• Working data
○ ○ ○ ○ ○ ○ ○

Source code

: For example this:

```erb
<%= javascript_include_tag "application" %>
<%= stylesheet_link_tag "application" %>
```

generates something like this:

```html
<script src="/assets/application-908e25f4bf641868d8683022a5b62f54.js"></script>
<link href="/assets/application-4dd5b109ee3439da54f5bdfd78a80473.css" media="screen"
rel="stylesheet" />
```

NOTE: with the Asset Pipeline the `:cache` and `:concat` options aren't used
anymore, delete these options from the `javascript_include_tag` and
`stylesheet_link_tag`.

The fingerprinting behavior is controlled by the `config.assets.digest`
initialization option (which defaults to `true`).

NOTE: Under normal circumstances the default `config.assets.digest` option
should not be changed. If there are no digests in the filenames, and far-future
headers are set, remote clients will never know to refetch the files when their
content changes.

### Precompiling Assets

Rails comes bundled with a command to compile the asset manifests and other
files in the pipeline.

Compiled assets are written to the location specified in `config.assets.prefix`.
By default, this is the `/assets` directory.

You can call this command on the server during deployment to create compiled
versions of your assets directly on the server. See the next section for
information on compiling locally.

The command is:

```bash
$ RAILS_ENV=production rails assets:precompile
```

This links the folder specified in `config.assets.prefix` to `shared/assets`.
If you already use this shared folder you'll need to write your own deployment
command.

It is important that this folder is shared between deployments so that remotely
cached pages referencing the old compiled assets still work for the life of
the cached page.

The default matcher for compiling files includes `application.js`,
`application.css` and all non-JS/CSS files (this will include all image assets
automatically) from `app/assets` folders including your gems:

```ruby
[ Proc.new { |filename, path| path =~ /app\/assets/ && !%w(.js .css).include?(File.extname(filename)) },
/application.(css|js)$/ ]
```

○ ○ ○ ○ ○ ○ ○

• What to work on
Reproduce the material above exactly, beginning at its first line and ending with the line that holds "should not be". Include nothing else.

• Result of the exercise
Source code

: For example this:

```erb
<%= javascript_include_tag "application" %>
<%= stylesheet_link_tag "application" %>
```

generates something like this:

```html
<script src="/assets/application-908e25f4bf641868d8683022a5b62f54.js"></script>
<link href="/assets/application-4dd5b109ee3439da54f5bdfd78a80473.css" media="screen"
rel="stylesheet" />
```

NOTE: with the Asset Pipeline the `:cache` and `:concat` options aren't used
anymore, delete these options from the `javascript_include_tag` and
`stylesheet_link_tag`.

The fingerprinting behavior is controlled by the `config.assets.digest`
initialization option (which defaults to `true`).

NOTE: Under normal circumstances the default `config.assets.digest` option
should not be changed. If there are no digests in the filenames, and far-future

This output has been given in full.